▶ EXERCISE: Pick out each line in the records that contains the word "been" and copy those lines.

▶ DATA RECORDS:
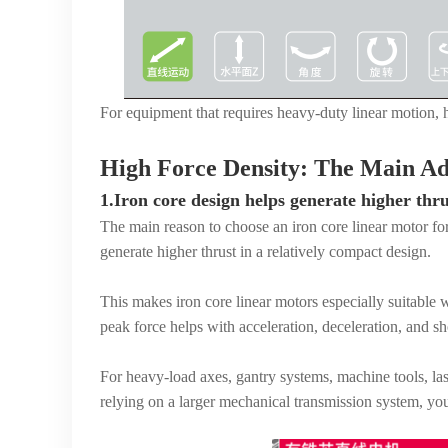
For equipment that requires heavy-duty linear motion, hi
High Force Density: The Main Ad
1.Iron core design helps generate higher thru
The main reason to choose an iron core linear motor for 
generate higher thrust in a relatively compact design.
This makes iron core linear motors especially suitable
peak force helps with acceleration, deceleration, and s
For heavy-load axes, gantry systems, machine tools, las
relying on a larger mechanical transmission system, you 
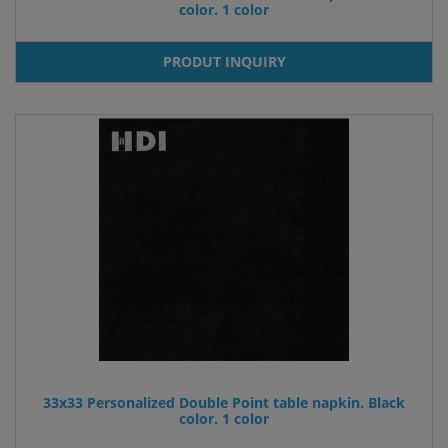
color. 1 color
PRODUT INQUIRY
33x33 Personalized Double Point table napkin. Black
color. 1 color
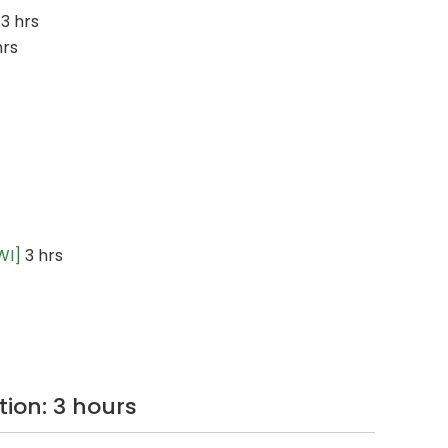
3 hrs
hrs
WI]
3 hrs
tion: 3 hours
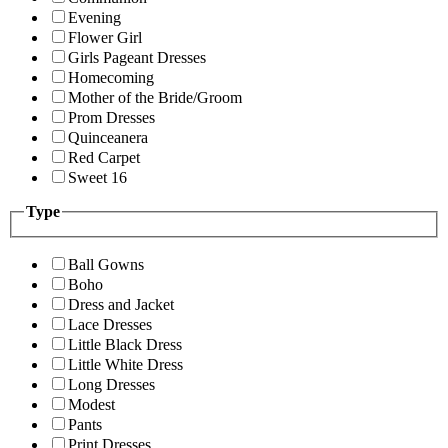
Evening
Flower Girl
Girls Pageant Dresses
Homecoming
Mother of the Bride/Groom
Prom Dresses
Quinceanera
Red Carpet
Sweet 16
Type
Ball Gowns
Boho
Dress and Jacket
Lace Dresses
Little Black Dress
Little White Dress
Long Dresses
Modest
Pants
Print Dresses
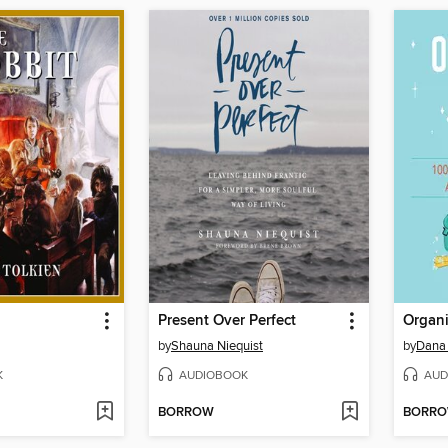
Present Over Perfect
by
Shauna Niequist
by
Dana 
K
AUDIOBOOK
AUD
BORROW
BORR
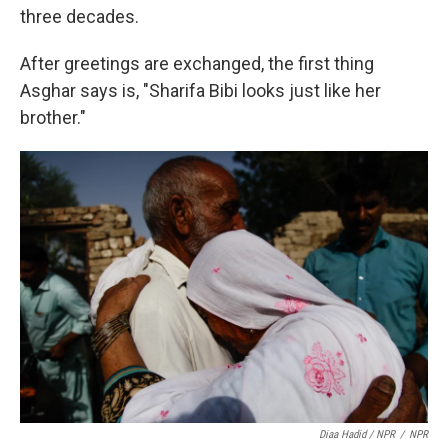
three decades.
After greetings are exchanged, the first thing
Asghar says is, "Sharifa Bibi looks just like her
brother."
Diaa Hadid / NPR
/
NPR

---

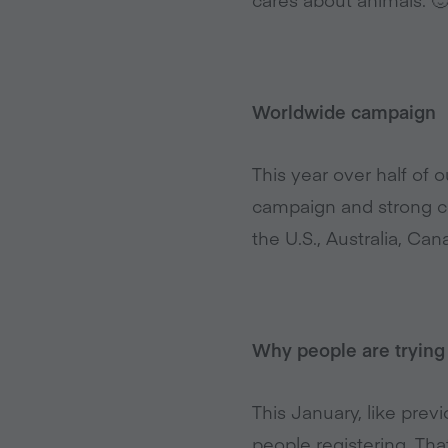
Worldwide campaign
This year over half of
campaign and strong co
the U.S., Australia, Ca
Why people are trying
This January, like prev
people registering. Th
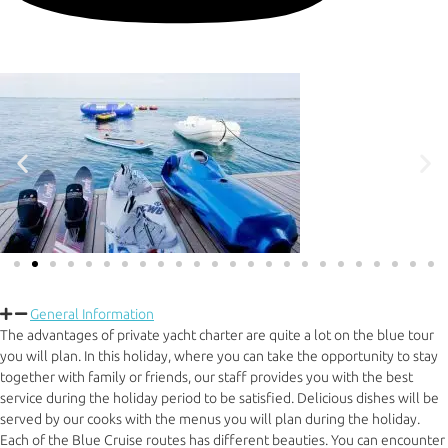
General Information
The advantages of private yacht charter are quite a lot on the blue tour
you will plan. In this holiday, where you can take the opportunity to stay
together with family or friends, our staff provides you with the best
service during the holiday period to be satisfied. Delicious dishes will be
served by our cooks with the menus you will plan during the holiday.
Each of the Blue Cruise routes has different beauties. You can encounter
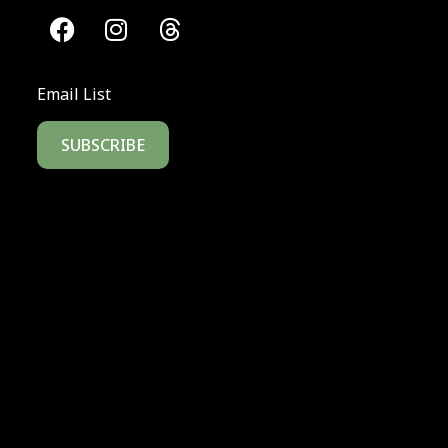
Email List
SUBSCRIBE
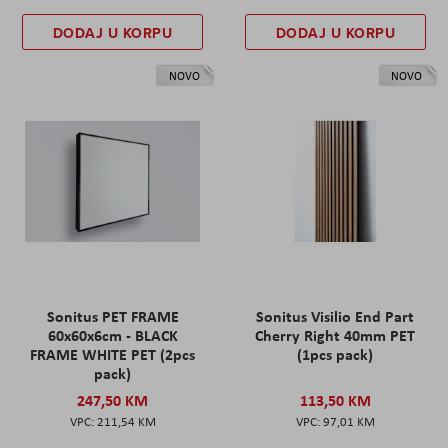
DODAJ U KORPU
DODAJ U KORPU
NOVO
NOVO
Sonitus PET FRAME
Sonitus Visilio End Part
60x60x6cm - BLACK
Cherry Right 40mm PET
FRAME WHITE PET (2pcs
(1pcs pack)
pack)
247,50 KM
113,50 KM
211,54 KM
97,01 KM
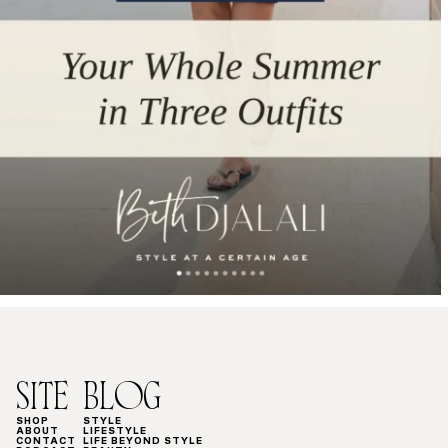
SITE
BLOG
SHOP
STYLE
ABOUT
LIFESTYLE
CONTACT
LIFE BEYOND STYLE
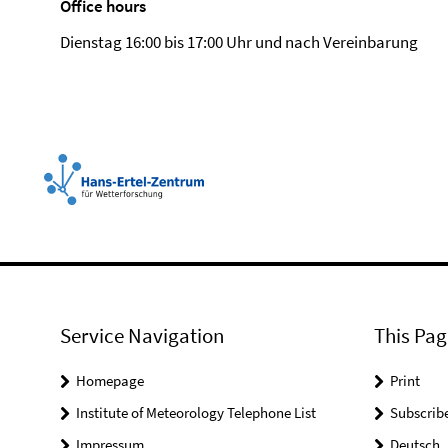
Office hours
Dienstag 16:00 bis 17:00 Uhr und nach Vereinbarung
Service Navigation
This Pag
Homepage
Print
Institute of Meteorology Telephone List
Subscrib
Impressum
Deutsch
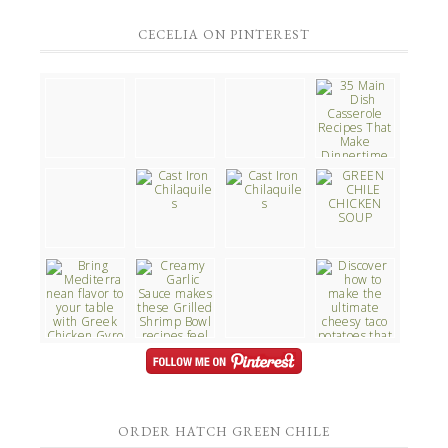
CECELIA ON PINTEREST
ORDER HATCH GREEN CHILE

* * *

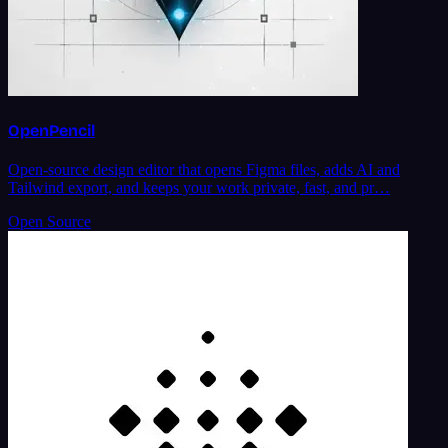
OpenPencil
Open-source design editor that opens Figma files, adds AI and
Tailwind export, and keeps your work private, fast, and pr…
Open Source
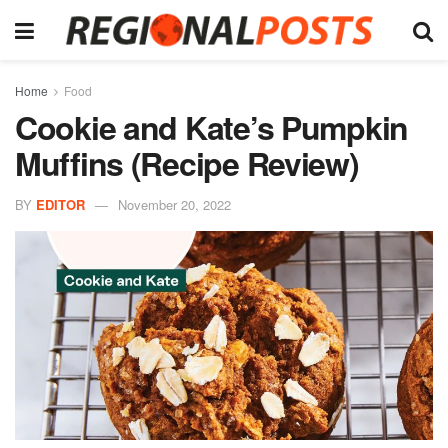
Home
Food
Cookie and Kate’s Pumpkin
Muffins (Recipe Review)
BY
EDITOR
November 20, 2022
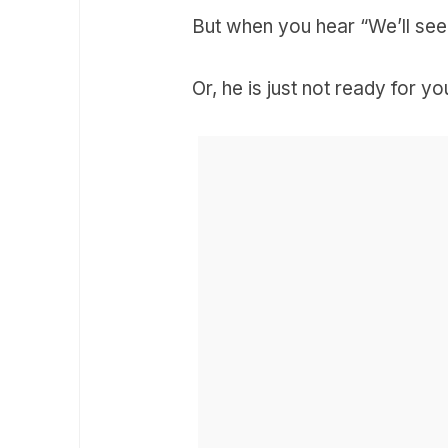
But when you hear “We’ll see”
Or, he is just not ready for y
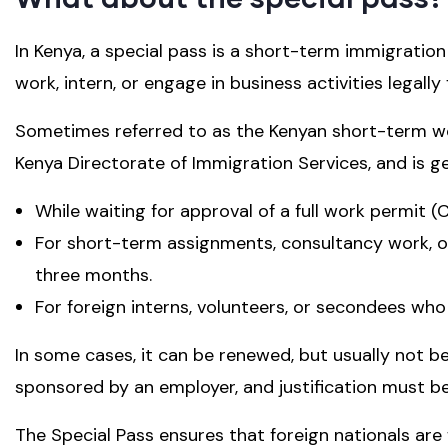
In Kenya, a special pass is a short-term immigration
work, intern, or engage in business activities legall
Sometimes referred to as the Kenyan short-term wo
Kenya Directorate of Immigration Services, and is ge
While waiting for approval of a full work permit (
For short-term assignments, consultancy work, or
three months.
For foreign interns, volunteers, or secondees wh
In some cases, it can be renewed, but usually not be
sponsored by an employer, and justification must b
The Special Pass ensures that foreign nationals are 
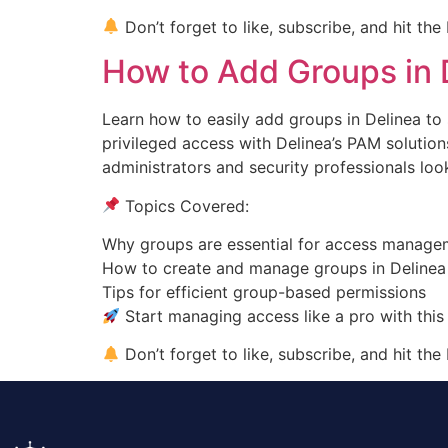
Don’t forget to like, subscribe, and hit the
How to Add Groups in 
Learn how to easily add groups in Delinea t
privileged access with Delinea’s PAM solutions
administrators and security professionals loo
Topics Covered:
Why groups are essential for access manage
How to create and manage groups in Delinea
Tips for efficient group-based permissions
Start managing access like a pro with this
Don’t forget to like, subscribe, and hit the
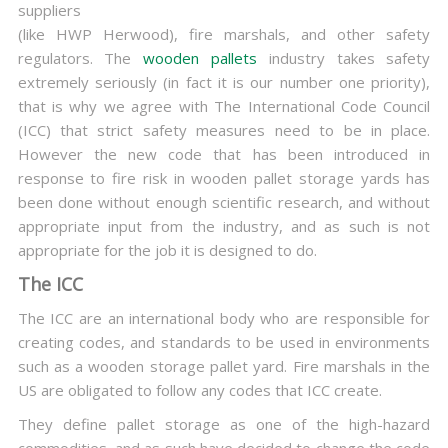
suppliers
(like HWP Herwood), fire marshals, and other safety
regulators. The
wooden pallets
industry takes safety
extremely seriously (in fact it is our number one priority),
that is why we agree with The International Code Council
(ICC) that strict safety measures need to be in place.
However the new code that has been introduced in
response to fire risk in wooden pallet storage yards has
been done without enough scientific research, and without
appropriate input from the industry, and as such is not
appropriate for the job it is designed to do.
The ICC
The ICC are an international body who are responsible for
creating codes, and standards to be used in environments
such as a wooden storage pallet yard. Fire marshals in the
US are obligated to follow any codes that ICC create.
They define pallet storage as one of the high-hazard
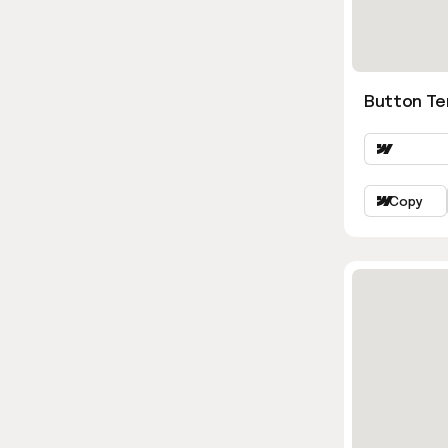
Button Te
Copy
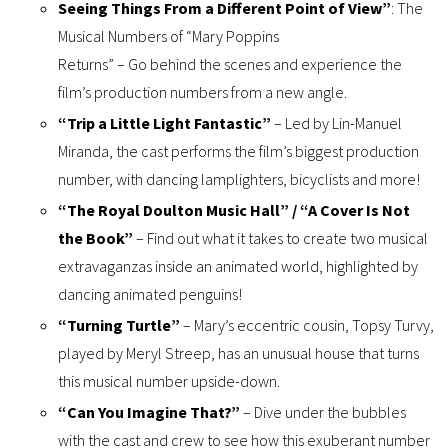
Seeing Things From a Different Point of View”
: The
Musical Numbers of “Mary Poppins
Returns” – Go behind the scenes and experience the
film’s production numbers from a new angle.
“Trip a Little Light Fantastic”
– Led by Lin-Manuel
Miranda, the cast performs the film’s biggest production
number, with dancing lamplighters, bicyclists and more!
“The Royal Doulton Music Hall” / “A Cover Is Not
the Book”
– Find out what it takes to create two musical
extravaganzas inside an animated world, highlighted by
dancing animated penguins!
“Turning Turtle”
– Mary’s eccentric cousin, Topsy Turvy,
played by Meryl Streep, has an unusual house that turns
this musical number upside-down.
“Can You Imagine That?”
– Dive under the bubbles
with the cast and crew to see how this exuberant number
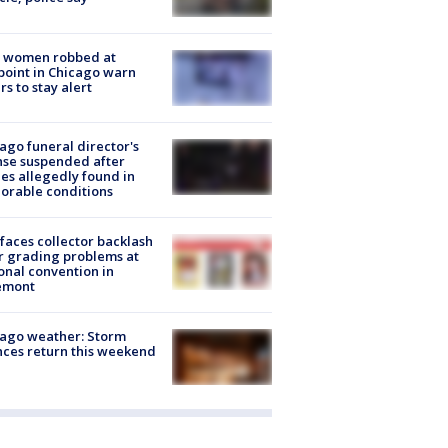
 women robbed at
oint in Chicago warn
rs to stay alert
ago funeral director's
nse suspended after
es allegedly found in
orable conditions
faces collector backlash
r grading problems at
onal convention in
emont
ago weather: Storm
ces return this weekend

▶ YOUR RESPONSE:
However the new code that has been introduced in
been done without enough scientific research, and without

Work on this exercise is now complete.